Author(s): ACI Committee 544

Publication: Technical Documents



Appears on pages(s): 31

Keywords: aging; chloride permeability; corrosion; cracking; creep; diffusion; degradation; ductility; durability; electric properties; embrittlement; fiber-reinforced cement-based materials; fiber-reinforced products; fire resistance; flexural strength.


Date: 3/1/2010

This document addresses the physical properties and durability of fiber-reinforced concrete (FRC). The effects of fiber reinforcement are evaluated for various physical, short-term, and long-term benefits they impart to the concrete mixture. A variety of test methods, conditions, and properties are reported. The various properties listed, in addition to the wide variety ofthe choices available in formulating matrix systems, allow performance-based specification of concrete materials using fibers to become a viable option. This document provides a historical basis and an overview of the current knowledge of FRC materials for tailoring new, sustainable, and durable concrete mixtures. This document is divided into three sections. The first section discusses the physical properties of FRC in terms of electrical, magnetic, and thermal properties. Rheological properties, which affect fiber dispersion and distribution, are discussed using both empirical and quantitative rheology.
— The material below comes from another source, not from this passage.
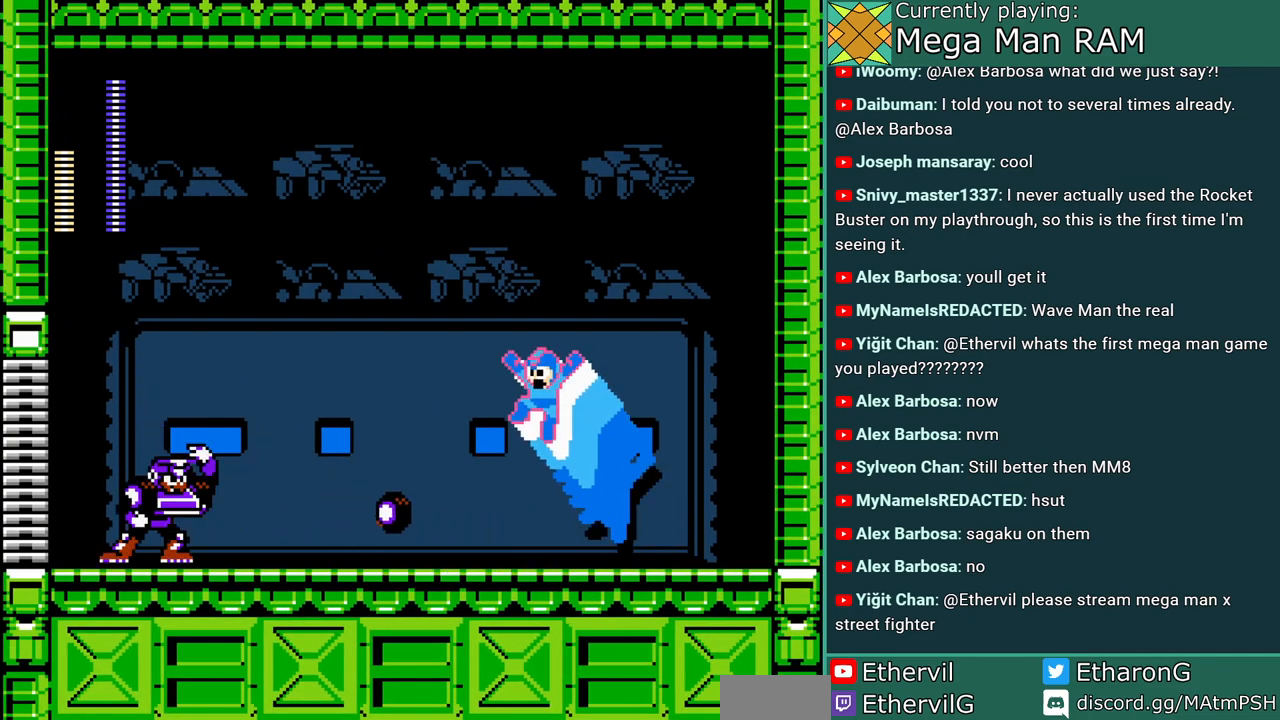
{"buttons": ["A", "DPAD_RIGHT"], "events": [[250, "B", "up"], [250, "C", "up"], [250, "DPAD_LEFT", "up"], [333, "DPAD_RIGHT", "down"]]}
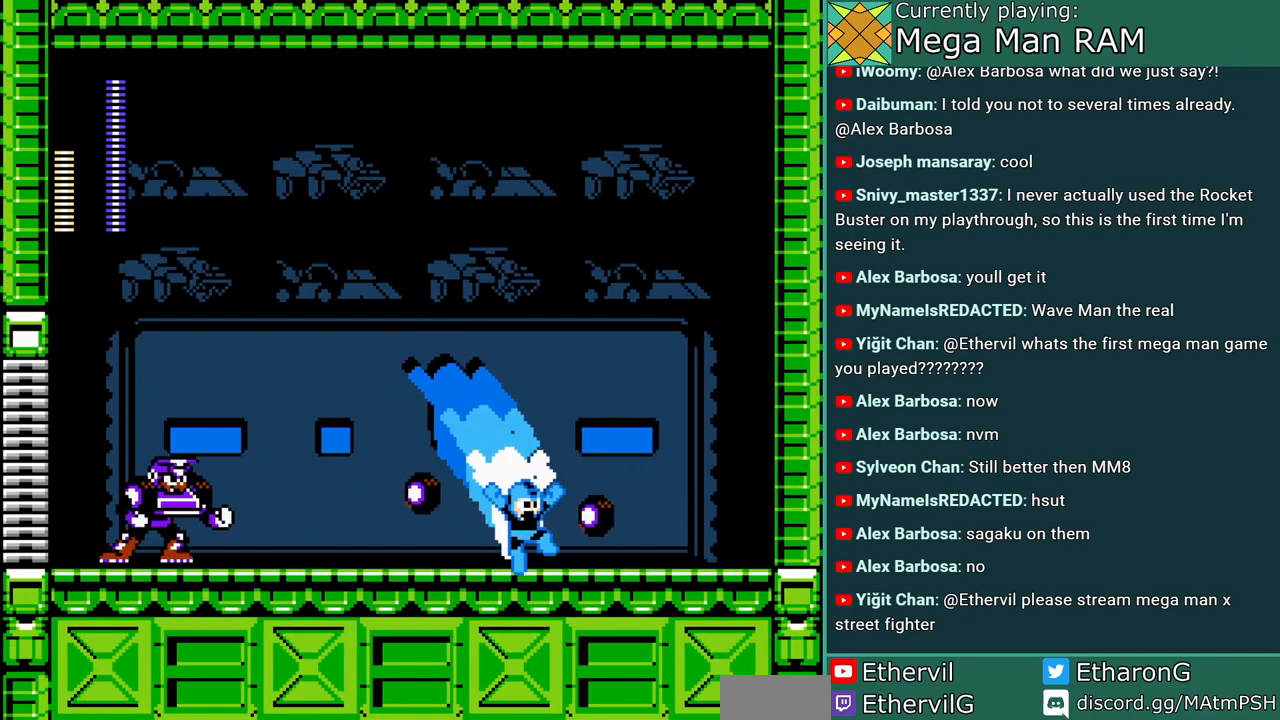
{"buttons": ["A", "DPAD_LEFT"], "events": [[100, "B", "down"], [400, "DPAD_RIGHT", "up"], [417, "DPAD_LEFT", "down"], [450, "B", "up"]]}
Mechanisms of creep and shrinkage and the role of various fiber types in affecting both plastic shrinkage cracking and restrained shrinkage cracking are also addressed. The durability of concrete as affected by the addition of fibers is documented under freezing and thawing, corrosion resistance, and scaling. The durability of FRC systems is also affected as different fibers respond differently to the highly alkaline cementitious microstructure. The durability of alkali-resistant glass and cellulose fibers are studied by an in-depth evaluation of long-term accelerated aging results. Degradation and embrittlement due to alkali attack and bundle effect are discussed. Recent advances for modeling and design of materials with aging characteristics are presented. Literature on the use of FRC materials under aggressive environments, extreme temperatures, and fire is presented. The final sections list a series of applications where the use of FRC has resulted in beneficial durability considerations.